Menkominfo ingin sesuai dengan norma-norma
Kementerian Komunikasi dan Informatika (Kemkominfo) berencana untuk melakukan sensor terhadap konten di Netflix serta layanan streaming film dan video lainnya guna penyesuaian norma-norma di Indonesia.
Dilansir dari Viva, upaya tersebut berawal dari pemerintah yang melakukan pembahasan terkait pihak yang berwenang dalam melakukan penyensoran terkait konten-konten over the top (OTT), apakah wewenang untuk Lembaga Penyiaran atau Kemkominfo.
Direktur Jenderal Kemkominfo, Usman Kansong di Jakarta pada Senin (14/08/2023) mengatakan, "Kita masih dalam gagasan untuk membuat aturan tata kelola. Karena OTT-kan menayangkan film, sedangkan Undang-undang Informasi dan Transaksi Elektronik (UU ITE) lebih secara umum, tidak termasuk berita dan film.”
Pemerintah juga dilaporkan bahwa menginginkan adanya sensor untuk pencegahan, bukan take down konten yang sudah rilis karena berpotensi disimpan oleh pengguna terlebih dulu.

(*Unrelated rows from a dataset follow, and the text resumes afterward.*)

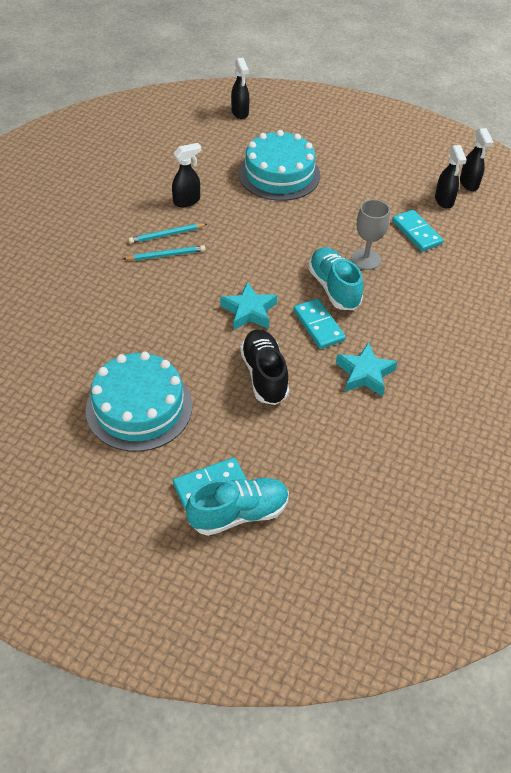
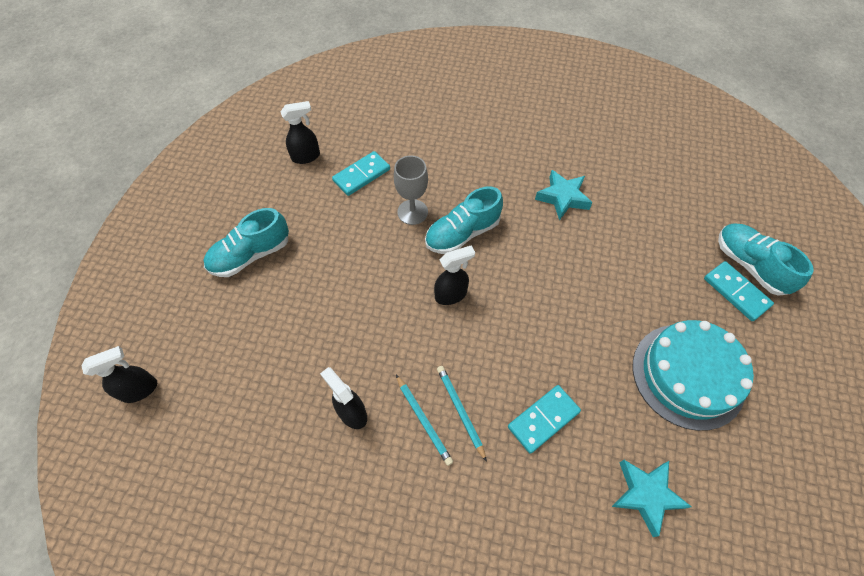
camera: 100 degrees left, 10 degrees up
(249, 311) = (520, 302): turquoise star -> turquoise star (646, 494)
(264, 375) = (598, 273): black shoe -> none
(279, 174) = (280, 314): turquoise cake -> none
(318, 325) = (518, 239): turquoise domino -> turquoise domino (543, 419)
(338, 163) = (251, 255): none -> turquoise shoe
(469, 184) = (275, 139): black spray bottle -> black spray bottle (451, 295)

“Kita ingin Netflix dan lainnya mencegah konten negatif tayang, bukan take down yang mana itu sudah keluar, berpotensi sudah disimpan. Tapi persoalannya Netflix adalah film, siapa yang berwenang melakukan sensor,” ucap Usman.

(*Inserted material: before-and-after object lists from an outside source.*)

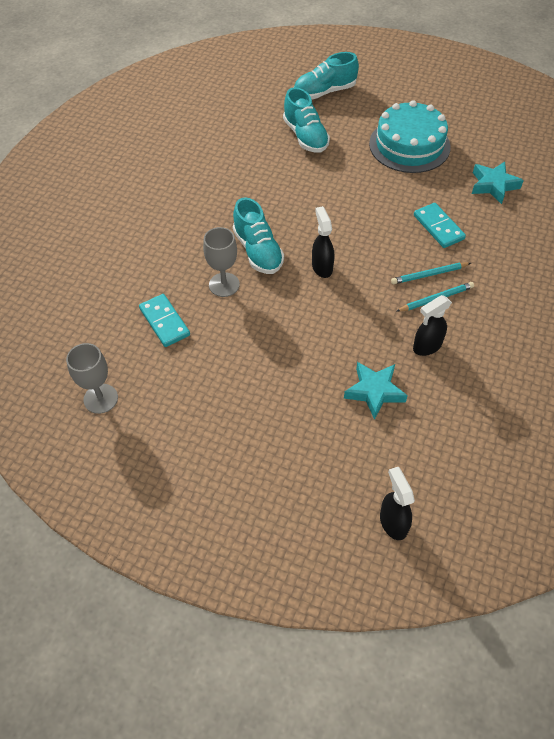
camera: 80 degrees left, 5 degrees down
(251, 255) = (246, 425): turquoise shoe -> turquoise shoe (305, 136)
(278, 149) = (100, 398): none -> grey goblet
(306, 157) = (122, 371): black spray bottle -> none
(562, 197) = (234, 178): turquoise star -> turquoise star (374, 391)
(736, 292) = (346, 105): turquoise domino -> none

Diketahui, rencana penyensoran itu sebetulnya sudah ada sejak masa jabatan Rudiantara (mantan Menkominfo) namun, saat itu perusahaan OTT diketahui belum konsisten dan seluas sekarang.
Dilansir dari CNN Indonesia, terkait hal tersebut pun Kemkominfo berdiskusi dengan Lembaga Sensor Film (LSF) tentang bagaimana sebaiknya film yang ditayangkan Netflix dan OTT lainnya.
Maka dari itu, Budi Arie Setiadi selaku Menkominfo akan melakukan pengkajian secara serius terkait potensi memasukkan layanan streaming film seperti Netflix ke dalam unsur penyiaran layaknya seperti TV konvensional.
“Kita sedang mengkaji secara serius apakah nanti OTT (over the top, penyedia layanan video internet) dimasukkan dalam ranah penyiaran,” ujar Budi Arie Setiadi.
Hal tersebut bertujuan agar layanan streaming bisa kena sensor sebagaimana pada tayangan di free to air (FTA) dan sebagai bentuk dorongan perlakuan terhadap tayangan yang sejenis.
“Sehingga OTT ini masuk dalam ranah penyiaran karena secara audio visual dia juga harus mengikuti ketentuan UU yang berlaku di Indonesia, soal sensorship dan lain-lain. Jangan yang satu media diberlakukan UU Penyiaran dan lainnya, sementara platform lain, padahal produknya sejenis, tidak,” ungkap Budi Arie.
Di samping itu, pihak agensi humas dari Netflix juga belum bisa memberikan komentar terkait hal tersebut secara resmi.